While reading Leaves of Grass, Walt Whitman’s masterpiece, Marie-Noëlle and I were moved by this line: “tenderly will I use you, curling grass.” For me, it perfectly illustrates the artist’s affectionate approach to her fibers and her work.The weaver’s weft, the poet’s verse: a long, unique, total, constant and devoted work, a stream of words, an infinite Path, a tribute to the Earth.

The woman weaver awakens the imagination: Fontan joins the lineage of Penelope, who uses weaving in the service of her loyalty; of Arachne, wonderfully gifted human, ancestor of spiders; or of Ixchel, Mayan goddess of the textile arts, protector of medicinal plants. But it’s about something more obvious, more simple, more universal; for Marie-Noëlle and her woven gardens sing, together, an ode to slow time, to an eternal gaze on thebeauty of the world, and to the contemplation of life.

Text by Christina Chirouze Montenegro, curator

@__christina.c.m__ // @mazorca.art

Recent exhibition

Marie Noëlle Fontan // Tenderly I will use you, curling grass // Reid Hall, Columbia University // Paris, France

About the Artist

Marie-Noëlle Fontan developed a passion for weaving early on, and as a teenager, she began learning its techniques by herself. For her studies, she chose to pursue a degree in Art History (at Toulouse – Le Mirail), while continuing to nurture her first love: weaving. In the 1980s, she set out to travel to Guatemala to study the techniques of Maya weaving. Alongside, she studied Guatemalan textile collections at the Musée de l’Homme in Paris and the Ixchel Museum (Guatemala City), but most importantly, she conducted hands-on fieldwork in Guatemala with master weavers.

Her artistic work began to emerge in the 1990s, a period during which she started to weave her “Chemin”—a project that has grown over time and through her stays in various countries (Mexico, El Salvador, Guatemala, but also Australia, Bangladesh…). This “Chemin”, a tangible symbol of Marie-Noëlle Fontan’s artistic journey, now measures nearly 50 meters and includes plant species from all five continents!

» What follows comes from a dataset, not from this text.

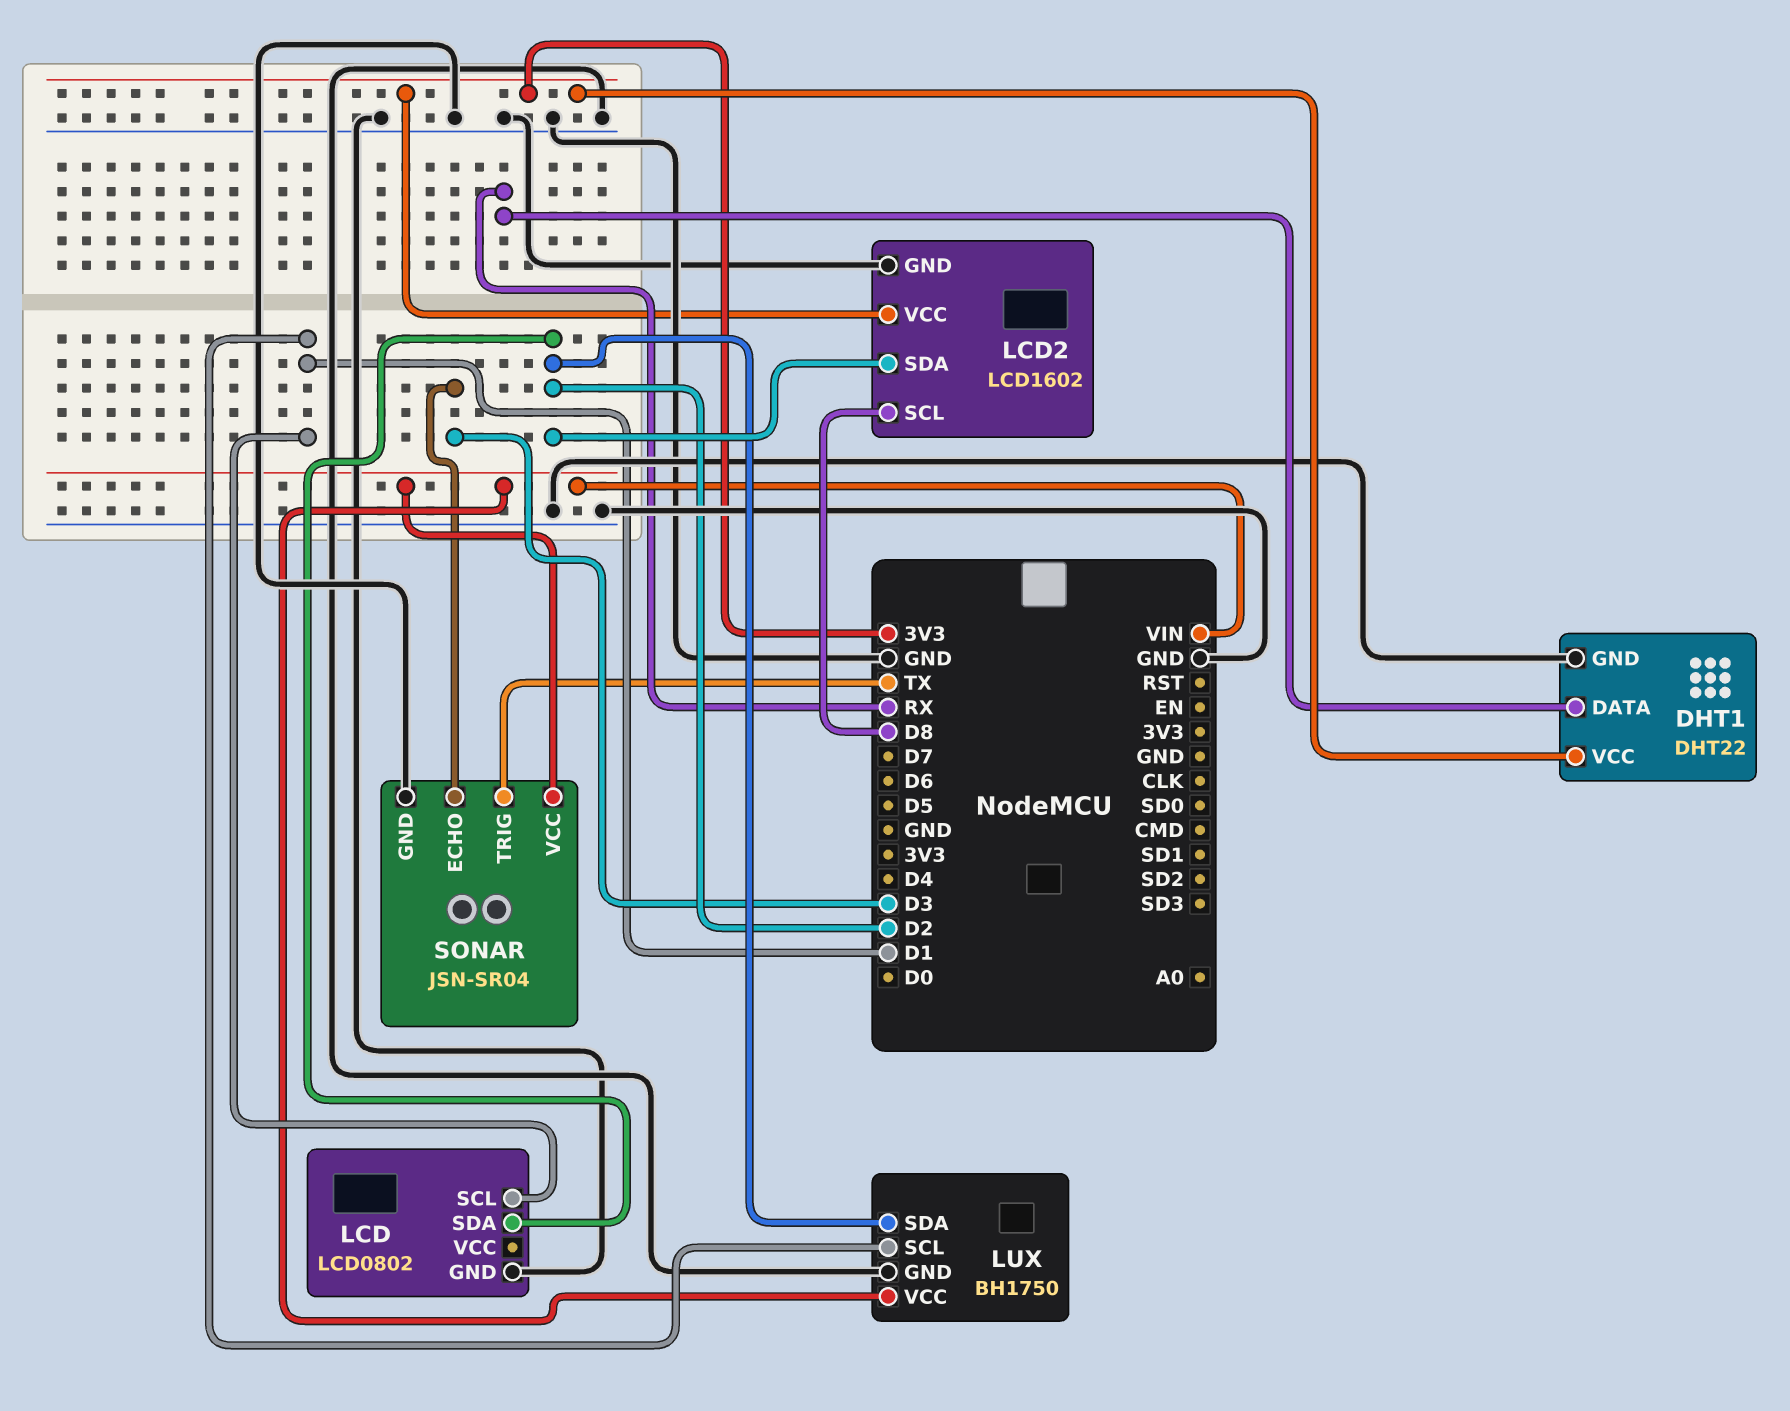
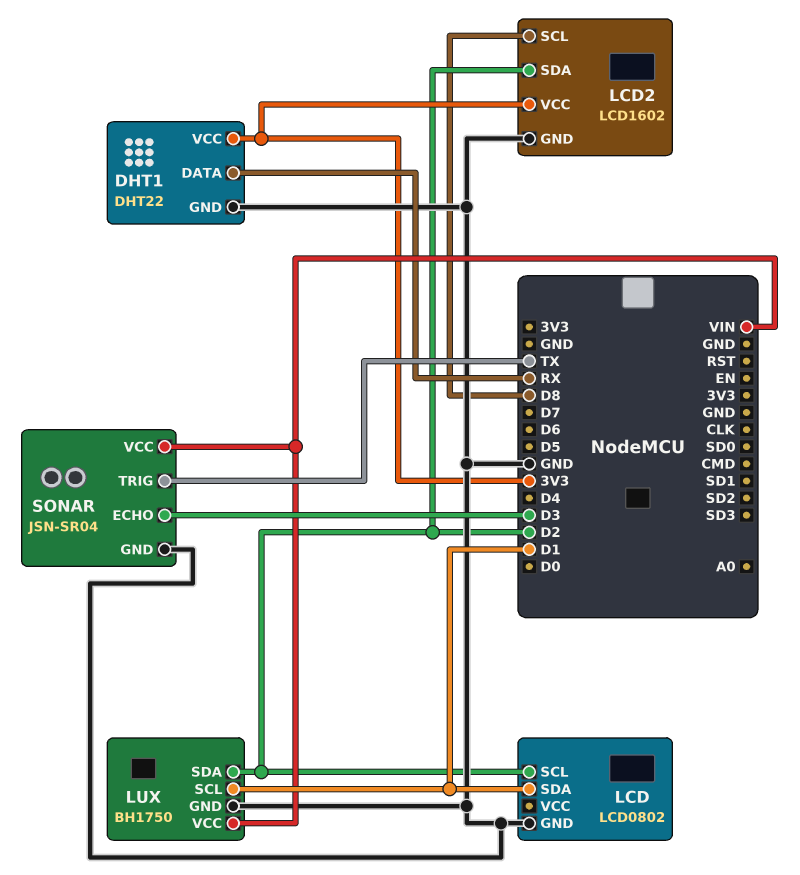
LCD pin SCL: D1 -> D2
LCD pin SDA: D2 -> D1

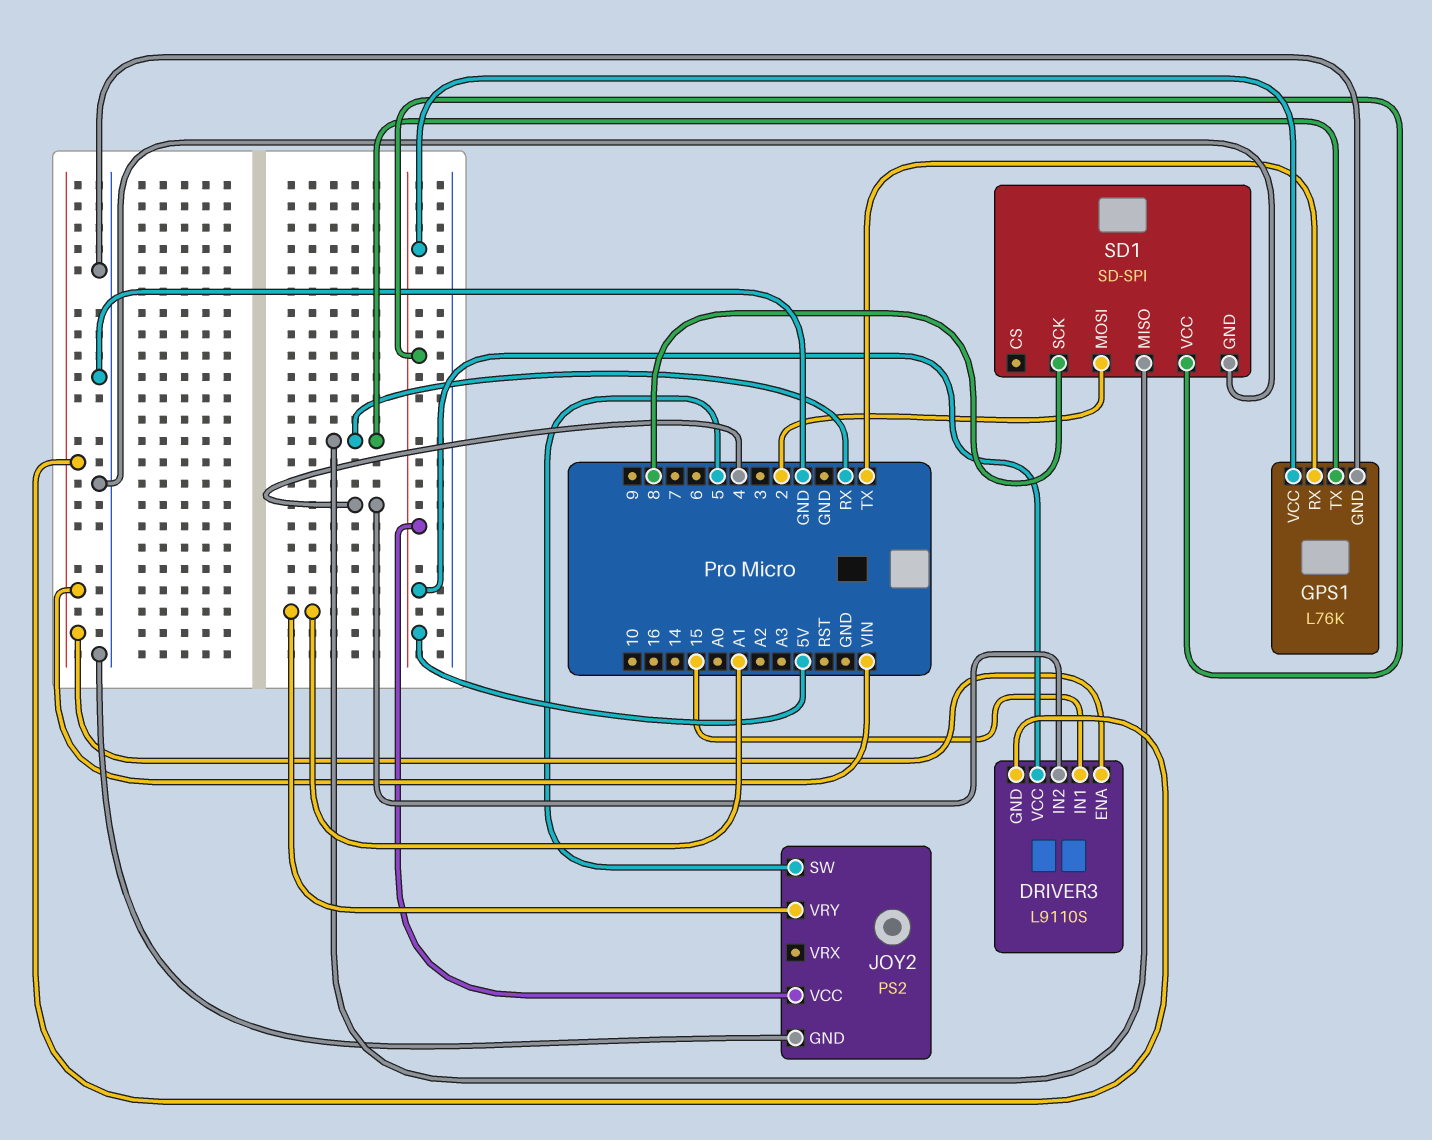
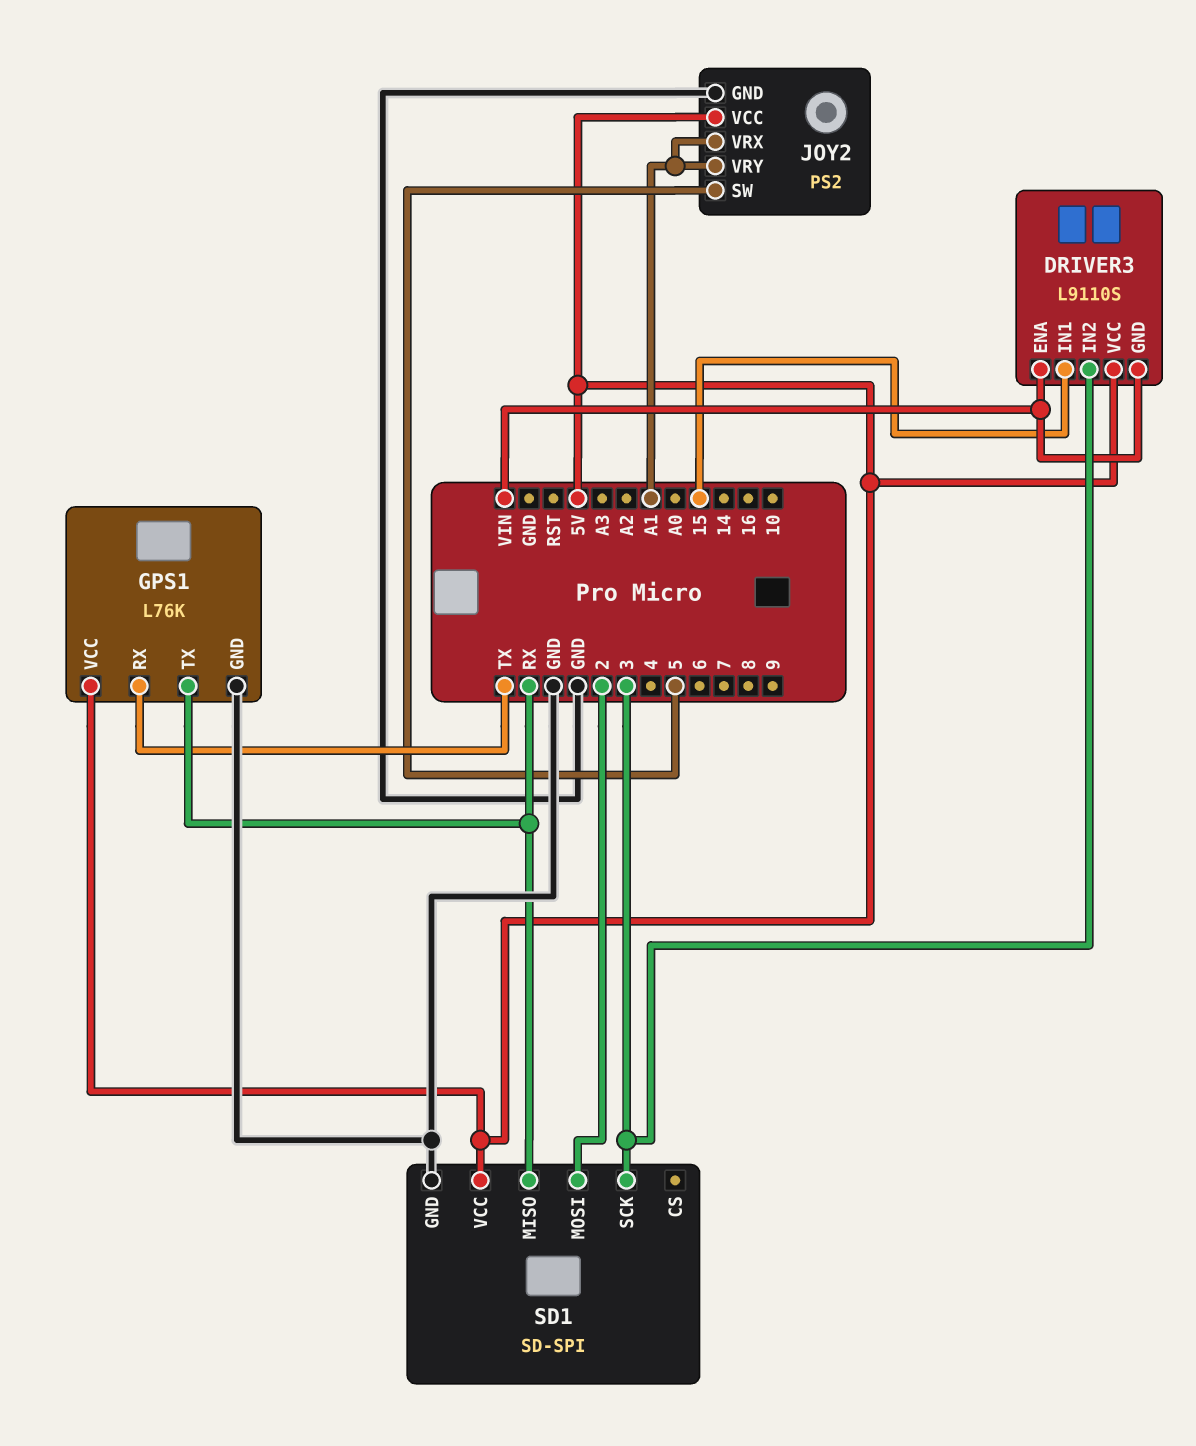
DRIVER3 pin IN2: 4 -> 3
JOY2 pin VRX: none -> A1
SD1 pin SCK: 8 -> 3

Her textile work has been exhibited around the world, in numerous solo and group exhibitions, including a major retrospective at the Centro Culturalde España in Antigua Guatemala in 2023. Other highlights include her participation in the Textile Art Triennial in Slovakia (also exhibited in the Czech Republic, Hungary, and Poland), the 4th Kogei Triennale in Kanazawa, Japan, and shows in Italy, Spain, Argentina, the United States, Guatemala. In Paris, her work is regularly shown at Galerie Papiers d’Art in the Marais district.